> Exercise details:
I'd like the number of lines in the material below that include the word "aware", written with no other text.

> Input material:
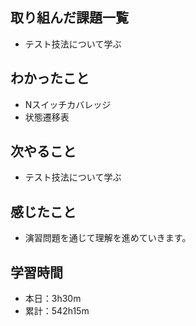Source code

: ## 取り組んだ課題一覧
- テスト技法について学ぶ
## わかったこと
- Nスイッチカバレッジ
- 状態遷移表
## 次やること
- テスト技法について学ぶ
## 感じたこと
- 演習問題を通じて理解を進めていきます。
## 学習時間
- 本日：3h30m
- 累計：542h15m
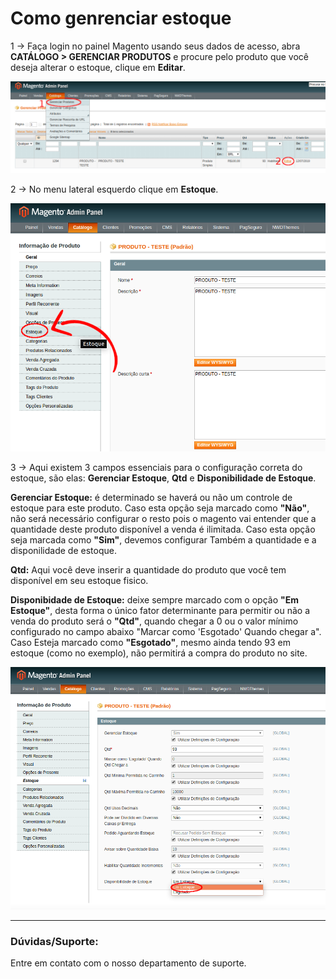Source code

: # Como genrenciar estoque

1 -> Faça login no painel Magento usando seus dados de acesso, abra **CATÁLOGO > GERENCIAR PRODUTOS** e procure pelo produto que você deseja alterar o estoque, clique em **Editar**.

![estoque](https://github.com/Oficina-do-Dev/Tutoriais/blob/main/Magento_1/11%20-%20Como%20gerenciar%20estoque/images/image1.png)

2 -> No menu lateral esquerdo clique em **Estoque**.

![estoque](https://github.com/Oficina-do-Dev/Tutoriais/blob/main/Magento_1/11%20-%20Como%20gerenciar%20estoque/images/image2.png)

3 -> Aqui existem 3 campos essenciais para o configuração correta do estoque, são elas: **Gerenciar Estoque**, **Qtd** e **Disponibilidade de Estoque**.

**Gerenciar Estoque:** é determinado se haverá ou não um controle de estoque para este produto. Caso esta opção seja marcado como **"Não"**, não será necessário configurar o resto pois o magento vai entender que a quantidade deste produto disponível a venda é ilimitada. Caso esta opção seja marcada como **"Sim"**, devemos configurar Também a quantidade e a disponilidade de estoque.

**Qtd:** Aqui você deve inserir a quantidade do produto que você tem disponível em seu estoque fisico.

**Disponibidade de Estoque:** deixe sempre marcado com o opção **"Em Estoque"**, desta forma o único fator determinante para permitir ou não a venda do produto será o **"Qtd"**, quando chegar a 0 ou o valor mínimo configurado no campo abaixo "Marcar como 'Esgotado' Quando chegar a". Caso Esteja marcado como **"Esgotado"**, mesmo ainda tendo 93 em estoque (como no exemplo), não permitirá a compra do produto no site.

![estoque](https://github.com/Oficina-do-Dev/Tutoriais/blob/main/Magento_1/11%20-%20Como%20gerenciar%20estoque/images/image3.png)

<hr>
 
### Dúvidas/Suporte:
Entre em contato com o nosso departamento de suporte.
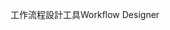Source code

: <span data-ttu-id="e015d-101">工作流程設計工具</span><span class="sxs-lookup"><span data-stu-id="e015d-101">Workflow Designer</span></span>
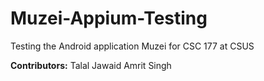 # Muzei-Appium-Testing
Testing the Android application Muzei for CSC 177 at CSUS

<b>Contributors:</b>
Talal Jawaid
Amrit Singh

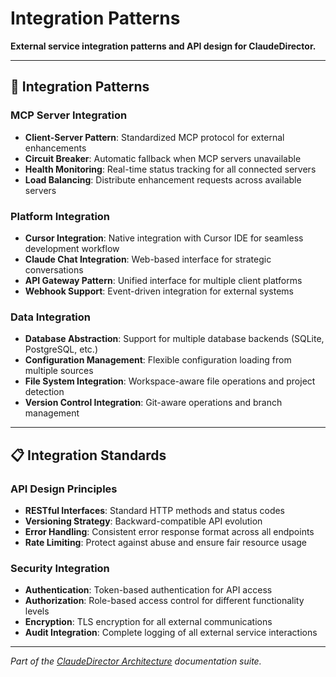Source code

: # Integration Patterns

**External service integration patterns and API design for ClaudeDirector.**

---

## 🔧 **Integration Patterns**

### **MCP Server Integration**
- **Client-Server Pattern**: Standardized MCP protocol for external enhancements
- **Circuit Breaker**: Automatic fallback when MCP servers unavailable
- **Health Monitoring**: Real-time status tracking for all connected servers
- **Load Balancing**: Distribute enhancement requests across available servers

### **Platform Integration**
- **Cursor Integration**: Native integration with Cursor IDE for seamless development workflow
- **Claude Chat Integration**: Web-based interface for strategic conversations
- **API Gateway Pattern**: Unified interface for multiple client platforms
- **Webhook Support**: Event-driven integration for external systems

### **Data Integration**
- **Database Abstraction**: Support for multiple database backends (SQLite, PostgreSQL, etc.)
- **Configuration Management**: Flexible configuration loading from multiple sources
- **File System Integration**: Workspace-aware file operations and project detection
- **Version Control Integration**: Git-aware operations and branch management

---

## 📋 **Integration Standards**

### **API Design Principles**
- **RESTful Interfaces**: Standard HTTP methods and status codes
- **Versioning Strategy**: Backward-compatible API evolution
- **Error Handling**: Consistent error response format across all endpoints
- **Rate Limiting**: Protect against abuse and ensure fair resource usage

### **Security Integration**
- **Authentication**: Token-based authentication for API access
- **Authorization**: Role-based access control for different functionality levels
- **Encryption**: TLS encryption for all external communications
- **Audit Integration**: Complete logging of all external service interactions

---

*Part of the [ClaudeDirector Architecture](../OVERVIEW.md) documentation suite.*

> Response:
2